The access token optional parameter which can, in a given instantiation of the protocol and system, carry information useful to determining under what context to allow or reject the upload.
NB: Why not let user directly pick liaison at random, based on chain state? It simplifies everything, offloads transactions, etc.
It also means there is no need for cleaning up failed uploads because only successful uploads are added.
User download
TBD
Distributor download
TBD
Storage provider download
TBD
Upload data object
TBD
Conductor Reporting
A conductor has to operate two separate public endpoints, one for submitting errors and one for submitting non-error utilization information. The purpose of the former is to make early stage detection of faults or malicious behavior, which could trigger direct inspection and inquiry. This could be things like
- User is unable to resolve or connect to liaison.
- User upload interrupted.
- Distributor is unable to download from storage provider.

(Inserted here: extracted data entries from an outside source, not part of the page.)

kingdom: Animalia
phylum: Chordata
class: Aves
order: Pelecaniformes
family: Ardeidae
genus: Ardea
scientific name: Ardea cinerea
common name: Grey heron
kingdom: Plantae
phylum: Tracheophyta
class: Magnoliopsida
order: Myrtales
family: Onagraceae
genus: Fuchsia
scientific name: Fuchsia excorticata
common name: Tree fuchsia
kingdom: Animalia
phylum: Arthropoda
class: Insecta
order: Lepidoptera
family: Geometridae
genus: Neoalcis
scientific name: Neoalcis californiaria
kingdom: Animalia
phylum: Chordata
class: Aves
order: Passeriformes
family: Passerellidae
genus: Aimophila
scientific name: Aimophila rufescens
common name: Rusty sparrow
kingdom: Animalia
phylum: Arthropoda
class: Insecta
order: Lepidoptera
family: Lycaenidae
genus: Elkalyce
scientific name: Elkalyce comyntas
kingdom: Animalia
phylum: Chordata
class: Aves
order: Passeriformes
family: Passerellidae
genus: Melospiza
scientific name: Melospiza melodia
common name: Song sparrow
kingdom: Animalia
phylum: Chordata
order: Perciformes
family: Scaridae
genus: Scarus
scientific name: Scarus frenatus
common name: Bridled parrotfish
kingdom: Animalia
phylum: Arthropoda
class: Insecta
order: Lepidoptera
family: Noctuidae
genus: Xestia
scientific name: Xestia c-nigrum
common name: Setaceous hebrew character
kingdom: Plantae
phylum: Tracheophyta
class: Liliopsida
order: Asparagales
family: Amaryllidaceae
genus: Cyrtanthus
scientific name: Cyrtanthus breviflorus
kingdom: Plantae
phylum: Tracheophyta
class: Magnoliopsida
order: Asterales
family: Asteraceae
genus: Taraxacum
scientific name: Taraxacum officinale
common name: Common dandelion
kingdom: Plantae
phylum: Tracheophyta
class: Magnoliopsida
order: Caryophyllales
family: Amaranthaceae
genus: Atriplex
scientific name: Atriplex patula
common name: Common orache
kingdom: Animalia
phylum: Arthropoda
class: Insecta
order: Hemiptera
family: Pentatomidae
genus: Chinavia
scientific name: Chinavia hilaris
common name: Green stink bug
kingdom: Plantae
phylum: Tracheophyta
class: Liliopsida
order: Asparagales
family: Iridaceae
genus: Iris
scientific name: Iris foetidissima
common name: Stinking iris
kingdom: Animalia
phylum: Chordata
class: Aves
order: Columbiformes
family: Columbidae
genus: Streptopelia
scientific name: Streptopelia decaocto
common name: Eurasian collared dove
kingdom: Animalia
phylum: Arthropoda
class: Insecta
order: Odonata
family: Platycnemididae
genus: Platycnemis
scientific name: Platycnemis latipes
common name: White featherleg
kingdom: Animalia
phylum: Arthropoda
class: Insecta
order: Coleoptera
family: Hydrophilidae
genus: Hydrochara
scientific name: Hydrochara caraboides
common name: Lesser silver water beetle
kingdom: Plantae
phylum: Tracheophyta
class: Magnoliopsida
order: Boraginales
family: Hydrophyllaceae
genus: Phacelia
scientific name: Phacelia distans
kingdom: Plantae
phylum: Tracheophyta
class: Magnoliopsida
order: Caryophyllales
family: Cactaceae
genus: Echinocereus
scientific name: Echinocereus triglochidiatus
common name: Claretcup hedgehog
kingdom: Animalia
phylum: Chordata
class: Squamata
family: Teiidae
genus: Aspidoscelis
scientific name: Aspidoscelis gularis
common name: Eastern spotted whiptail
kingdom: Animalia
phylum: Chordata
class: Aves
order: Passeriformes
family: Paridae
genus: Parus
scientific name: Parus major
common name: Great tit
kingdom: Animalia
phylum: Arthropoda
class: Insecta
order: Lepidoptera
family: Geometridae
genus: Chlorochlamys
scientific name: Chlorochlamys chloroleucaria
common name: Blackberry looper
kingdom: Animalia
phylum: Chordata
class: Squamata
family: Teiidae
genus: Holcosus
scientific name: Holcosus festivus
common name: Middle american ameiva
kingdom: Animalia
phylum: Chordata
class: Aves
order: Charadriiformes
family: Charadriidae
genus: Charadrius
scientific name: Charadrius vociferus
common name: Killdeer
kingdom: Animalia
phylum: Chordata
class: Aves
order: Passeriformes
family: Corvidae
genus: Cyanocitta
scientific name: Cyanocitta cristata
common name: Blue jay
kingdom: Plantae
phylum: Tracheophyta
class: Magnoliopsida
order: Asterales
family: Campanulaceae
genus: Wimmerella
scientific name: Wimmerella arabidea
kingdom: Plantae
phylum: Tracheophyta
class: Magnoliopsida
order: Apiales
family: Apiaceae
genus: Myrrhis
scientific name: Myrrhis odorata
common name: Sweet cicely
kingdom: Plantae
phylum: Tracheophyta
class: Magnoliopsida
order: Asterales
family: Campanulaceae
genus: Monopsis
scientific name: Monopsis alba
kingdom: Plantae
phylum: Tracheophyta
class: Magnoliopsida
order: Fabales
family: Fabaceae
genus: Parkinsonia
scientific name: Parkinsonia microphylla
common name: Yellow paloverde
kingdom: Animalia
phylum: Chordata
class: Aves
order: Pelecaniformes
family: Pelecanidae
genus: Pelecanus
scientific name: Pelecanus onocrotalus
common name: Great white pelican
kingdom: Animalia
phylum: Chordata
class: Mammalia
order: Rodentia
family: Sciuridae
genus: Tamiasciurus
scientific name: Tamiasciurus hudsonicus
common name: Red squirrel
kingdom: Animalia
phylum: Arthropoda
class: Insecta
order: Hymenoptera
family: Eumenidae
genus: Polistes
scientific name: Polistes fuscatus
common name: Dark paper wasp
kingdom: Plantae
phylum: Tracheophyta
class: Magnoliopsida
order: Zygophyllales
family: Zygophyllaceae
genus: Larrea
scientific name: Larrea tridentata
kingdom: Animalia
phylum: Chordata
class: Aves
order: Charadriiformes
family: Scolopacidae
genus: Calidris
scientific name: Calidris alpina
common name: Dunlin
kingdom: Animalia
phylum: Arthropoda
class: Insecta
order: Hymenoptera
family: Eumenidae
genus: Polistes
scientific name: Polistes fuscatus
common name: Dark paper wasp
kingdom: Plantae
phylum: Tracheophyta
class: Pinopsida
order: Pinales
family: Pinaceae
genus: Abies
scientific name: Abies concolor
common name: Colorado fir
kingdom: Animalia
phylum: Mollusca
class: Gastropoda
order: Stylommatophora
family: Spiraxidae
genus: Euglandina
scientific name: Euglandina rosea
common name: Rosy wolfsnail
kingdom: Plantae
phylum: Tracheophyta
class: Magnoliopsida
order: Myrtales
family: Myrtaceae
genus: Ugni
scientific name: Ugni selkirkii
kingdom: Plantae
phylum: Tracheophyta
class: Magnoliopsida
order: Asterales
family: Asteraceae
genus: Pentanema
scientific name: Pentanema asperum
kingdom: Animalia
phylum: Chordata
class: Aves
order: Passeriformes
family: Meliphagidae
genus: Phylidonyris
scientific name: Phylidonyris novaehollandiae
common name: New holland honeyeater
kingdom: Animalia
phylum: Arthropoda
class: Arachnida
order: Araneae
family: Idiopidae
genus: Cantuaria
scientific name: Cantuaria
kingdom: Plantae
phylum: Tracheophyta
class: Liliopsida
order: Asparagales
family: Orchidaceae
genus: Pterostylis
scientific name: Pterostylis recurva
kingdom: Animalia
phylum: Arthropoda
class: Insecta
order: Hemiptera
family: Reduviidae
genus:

- Storage provider is unable to download from storage provider.
- Invalid data sent.
The purpose of the latter is to guide how storage and distribution resources are deployed, as well as maintain usage statistics, such as view counts, etc.
This could be things like
- Upload initiated and or succeeded or failed for a given reason
- Download initiated and or succeeded or failed for a given reason
It could be useful to have both user and infrastructure software report on the same events. Mismatches could be valuable information to guide policy.
Thoughts
-
Is there room to generalize some concepts? seems to be a lot of repetition for different roles and interactions with council. e.g. the concept of a working group, the lead, participation, membership in the group, application to the group. All of it could be generalized, and there could the capability to dynamically create group on chain even, for more bespoke purposes. It would take more work to give such a dynamic group members on chain capabilities, by defining what one can and cannot do dynamically. But that last step could be overkill. At least we coulda avoid recording the same almost identical structure of all the working groups (curation, communication, builders, discovery, storage&distribution, ...)
-
Should deliberation be here? should it be in generalized working group structure?
-
We must make a protocol and module design which allows for someone to reuse this type of subsystem in their Substrate chain.